Sans remettre en cause la bonne foi de très nombreux prêtres qui se mettent concrètement au service des autres, peut-on continuer à dire que le pouvoir sacerdotal est un service, alors qu’il est un pouvoir ? Devoir vivre la contradiction du service et du pouvoir est une situation culpabilisante, difficile à tenir, voire aliénante. Sous les habits du service, le pouvoir avance parfois masqué : « Il ne faut cesser de se souvenir que la ruse suprême de l’autorité est d’invoquer les grands principes, le respect de la loi, le dévouement, le service, afin d’occulter consciemment ou non ses errements et ses défaillances. Jean Giraudoux faisait remarquer non sans vérité : « Servir ! c’est la devise ce ceux qui aiment commander1”. » (C. Duquoc, Consentement et dissentiment, Lumière et vie, n° 229, septembre 1996, p 6).

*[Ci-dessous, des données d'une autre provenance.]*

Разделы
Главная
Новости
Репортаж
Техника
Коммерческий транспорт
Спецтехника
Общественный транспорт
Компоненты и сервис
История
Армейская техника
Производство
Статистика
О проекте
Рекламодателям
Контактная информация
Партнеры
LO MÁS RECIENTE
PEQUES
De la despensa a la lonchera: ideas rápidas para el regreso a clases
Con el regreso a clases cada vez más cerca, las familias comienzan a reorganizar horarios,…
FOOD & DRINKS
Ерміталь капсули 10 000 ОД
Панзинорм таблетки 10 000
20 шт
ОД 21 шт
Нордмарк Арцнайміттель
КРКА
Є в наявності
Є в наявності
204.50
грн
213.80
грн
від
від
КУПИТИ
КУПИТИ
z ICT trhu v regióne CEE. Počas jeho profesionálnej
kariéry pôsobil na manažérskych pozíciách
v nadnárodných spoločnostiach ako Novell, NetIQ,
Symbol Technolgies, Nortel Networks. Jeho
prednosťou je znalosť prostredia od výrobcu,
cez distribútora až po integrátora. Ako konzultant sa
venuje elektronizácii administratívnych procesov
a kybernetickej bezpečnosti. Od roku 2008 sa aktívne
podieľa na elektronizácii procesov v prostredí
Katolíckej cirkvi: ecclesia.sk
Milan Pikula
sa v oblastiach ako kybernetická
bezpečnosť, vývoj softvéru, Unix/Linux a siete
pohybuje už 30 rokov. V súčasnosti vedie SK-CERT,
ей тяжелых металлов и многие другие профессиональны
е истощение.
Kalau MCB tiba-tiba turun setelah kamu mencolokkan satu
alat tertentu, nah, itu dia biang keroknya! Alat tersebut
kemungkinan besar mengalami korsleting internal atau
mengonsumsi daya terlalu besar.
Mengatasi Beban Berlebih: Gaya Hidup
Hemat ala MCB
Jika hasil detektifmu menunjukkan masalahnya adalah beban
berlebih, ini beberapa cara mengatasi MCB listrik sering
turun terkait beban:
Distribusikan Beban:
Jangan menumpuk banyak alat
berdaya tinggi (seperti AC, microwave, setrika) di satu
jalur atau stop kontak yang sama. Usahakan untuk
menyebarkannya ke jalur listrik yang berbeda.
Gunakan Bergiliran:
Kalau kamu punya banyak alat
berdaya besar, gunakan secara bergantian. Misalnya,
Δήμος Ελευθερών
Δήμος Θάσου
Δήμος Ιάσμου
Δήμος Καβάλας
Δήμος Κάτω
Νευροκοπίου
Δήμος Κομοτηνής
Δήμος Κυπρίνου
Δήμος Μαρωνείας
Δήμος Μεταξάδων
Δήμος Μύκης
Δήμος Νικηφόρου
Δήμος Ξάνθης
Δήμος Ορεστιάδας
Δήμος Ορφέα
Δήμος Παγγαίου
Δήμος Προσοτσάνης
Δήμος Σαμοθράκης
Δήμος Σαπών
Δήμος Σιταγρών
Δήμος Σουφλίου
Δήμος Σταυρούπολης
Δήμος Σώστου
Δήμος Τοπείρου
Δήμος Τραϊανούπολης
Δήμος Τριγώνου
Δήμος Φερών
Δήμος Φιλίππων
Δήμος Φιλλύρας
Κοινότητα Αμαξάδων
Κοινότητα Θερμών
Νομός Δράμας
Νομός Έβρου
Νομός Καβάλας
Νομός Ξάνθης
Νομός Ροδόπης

Jean-Paul II a écrit une lettre à ses prêtres chaque jeudi saint de son pontificat : par conséquent, cette fête qui commémore la Cène et le lavement des pieds, un geste de service par excellence, est devenue de facto celle des prêtres et de l’institution du sacerdoce.

Maud Amandier et Alice Chablis, Le Déni, Bayard, 2014, 371 p. 18 €

 

1C. Duquoc, Consentement et dissentiment, Lumière et vie, n° 229, septembre 1996, p 6.